Karl Mark ve Friedrich Engels’in birlikte kaleme aldıkları 1848 tarihli ‘Komünist Manifesto’nun ilk cümlesi şöyle başlar; Avrupa’da bir hayalet dolaşıyor – Komünizm hayaleti.
Şuna inanıyorum ki, ortak imgeler kullanıldığı zaman başarılı olabilir, bir başka dünya kurmaya. Dünyanın üzerindeki gerçek hayalet kim? Dünya kime ait?
Yıllarca hayalet gibi gezen ben, keşke gerçeklere karşı hayalet olduğumu ilk başta bilseydim. Bugün birçok şey için geç kalmış sayılmazdım. Kendi romanımı yazmış, bitirmiş olurdum. Üç roman dedim her zaman. Biri çıktı. Bakalım diğer ikisini tamamlayabilecek miyim?

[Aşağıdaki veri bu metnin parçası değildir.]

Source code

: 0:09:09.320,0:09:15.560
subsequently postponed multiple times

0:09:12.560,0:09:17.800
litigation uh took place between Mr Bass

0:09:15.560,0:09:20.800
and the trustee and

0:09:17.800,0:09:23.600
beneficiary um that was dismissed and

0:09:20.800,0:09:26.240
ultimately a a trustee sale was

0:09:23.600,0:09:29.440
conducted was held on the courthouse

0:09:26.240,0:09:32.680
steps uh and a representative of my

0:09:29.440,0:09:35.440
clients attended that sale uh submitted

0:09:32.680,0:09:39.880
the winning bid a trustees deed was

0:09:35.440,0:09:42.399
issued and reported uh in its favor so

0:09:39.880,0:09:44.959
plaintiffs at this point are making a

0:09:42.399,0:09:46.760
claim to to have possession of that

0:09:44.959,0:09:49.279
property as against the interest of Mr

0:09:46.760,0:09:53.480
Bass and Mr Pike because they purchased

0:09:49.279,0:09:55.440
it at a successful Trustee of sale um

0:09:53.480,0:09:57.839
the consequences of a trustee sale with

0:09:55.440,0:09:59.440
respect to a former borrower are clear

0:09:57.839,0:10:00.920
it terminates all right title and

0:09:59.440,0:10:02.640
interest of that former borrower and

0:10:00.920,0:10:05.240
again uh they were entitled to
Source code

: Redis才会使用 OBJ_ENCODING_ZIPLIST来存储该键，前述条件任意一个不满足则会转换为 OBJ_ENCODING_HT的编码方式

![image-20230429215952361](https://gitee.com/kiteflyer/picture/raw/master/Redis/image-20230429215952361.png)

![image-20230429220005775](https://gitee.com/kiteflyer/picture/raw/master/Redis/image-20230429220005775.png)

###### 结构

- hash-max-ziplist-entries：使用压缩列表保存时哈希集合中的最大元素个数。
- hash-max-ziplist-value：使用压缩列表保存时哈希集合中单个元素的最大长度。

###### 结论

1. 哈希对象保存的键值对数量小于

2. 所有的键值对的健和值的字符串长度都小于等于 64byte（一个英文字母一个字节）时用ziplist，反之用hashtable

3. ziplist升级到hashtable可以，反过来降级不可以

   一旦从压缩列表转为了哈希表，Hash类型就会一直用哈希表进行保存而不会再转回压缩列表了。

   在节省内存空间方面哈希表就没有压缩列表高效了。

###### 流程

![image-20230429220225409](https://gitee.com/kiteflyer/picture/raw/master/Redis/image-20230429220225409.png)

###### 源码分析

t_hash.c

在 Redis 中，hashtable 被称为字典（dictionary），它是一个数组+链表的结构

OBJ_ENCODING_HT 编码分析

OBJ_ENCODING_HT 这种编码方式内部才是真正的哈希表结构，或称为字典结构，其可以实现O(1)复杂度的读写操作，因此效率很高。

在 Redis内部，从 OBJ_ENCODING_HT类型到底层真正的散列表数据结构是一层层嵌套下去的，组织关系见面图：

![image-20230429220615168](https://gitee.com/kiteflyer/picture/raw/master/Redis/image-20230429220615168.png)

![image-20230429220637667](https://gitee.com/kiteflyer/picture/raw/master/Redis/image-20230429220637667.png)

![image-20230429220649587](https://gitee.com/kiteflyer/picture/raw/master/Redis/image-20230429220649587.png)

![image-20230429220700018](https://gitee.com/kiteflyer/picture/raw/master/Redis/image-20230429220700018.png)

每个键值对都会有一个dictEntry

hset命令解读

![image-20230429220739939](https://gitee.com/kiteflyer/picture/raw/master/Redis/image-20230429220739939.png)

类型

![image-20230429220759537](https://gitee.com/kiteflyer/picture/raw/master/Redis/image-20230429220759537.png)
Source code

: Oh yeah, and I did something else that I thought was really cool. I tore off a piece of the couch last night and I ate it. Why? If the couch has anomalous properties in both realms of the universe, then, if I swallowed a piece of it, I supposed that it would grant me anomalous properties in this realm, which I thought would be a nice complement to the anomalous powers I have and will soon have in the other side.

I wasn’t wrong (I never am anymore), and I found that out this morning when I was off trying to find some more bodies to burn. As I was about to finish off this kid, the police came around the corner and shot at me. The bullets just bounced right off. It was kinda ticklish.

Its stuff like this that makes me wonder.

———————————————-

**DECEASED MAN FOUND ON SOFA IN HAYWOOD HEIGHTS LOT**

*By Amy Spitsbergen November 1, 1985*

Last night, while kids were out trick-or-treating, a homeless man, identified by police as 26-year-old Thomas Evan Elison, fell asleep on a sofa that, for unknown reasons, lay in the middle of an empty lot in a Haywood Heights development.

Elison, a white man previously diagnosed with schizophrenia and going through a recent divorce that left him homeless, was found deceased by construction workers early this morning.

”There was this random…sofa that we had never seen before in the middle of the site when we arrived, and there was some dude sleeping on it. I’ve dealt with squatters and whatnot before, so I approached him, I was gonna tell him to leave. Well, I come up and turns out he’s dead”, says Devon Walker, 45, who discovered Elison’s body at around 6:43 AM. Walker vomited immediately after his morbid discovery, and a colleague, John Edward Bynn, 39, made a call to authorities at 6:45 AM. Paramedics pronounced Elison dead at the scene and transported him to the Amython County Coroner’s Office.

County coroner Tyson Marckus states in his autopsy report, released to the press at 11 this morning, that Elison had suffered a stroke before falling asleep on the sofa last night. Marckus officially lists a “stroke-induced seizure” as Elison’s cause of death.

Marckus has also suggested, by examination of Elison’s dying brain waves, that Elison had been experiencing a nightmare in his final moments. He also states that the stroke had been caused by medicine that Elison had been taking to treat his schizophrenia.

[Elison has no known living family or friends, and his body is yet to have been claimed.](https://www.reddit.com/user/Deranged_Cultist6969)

Herkes aynı yoldan mı geçer? Kim bilir. Bunu öğrenmek için iyi okur ve yazar olmak gerek sanırım. Başka yollar olsa da bütün yollar aynı yere çıkar. Gitmek gerek bazen. Olduğun yerden ayrılmadan gezip görmek. Kitaplarla. Benim işim hakikatlerle, gerçekleri kurgulamak kolay hakikatleri gördükten sonra. Acaba?
Zaman.
İnsan hep kendini yazmaz. Bir süre sonra tüketirsin sonra da heybenden beslenirsin. Kurgularından, yaratıcılığında. Bundan da emin değilim. Çünkü okurlar artık kurgu değil, gerçek olayları okumak istiyor. Belki de bu nedenle otobiyografi ve biyografi kitaplarını tercih ediliyor. Tüketmek için kendi hayatlarımızı. Yazmak gerek. Tüketildiğimizi fark edebilmek için. Yeniden kurmak için hayatlarımızı. Yazacak çok şey var. Okuyacak okur var mı?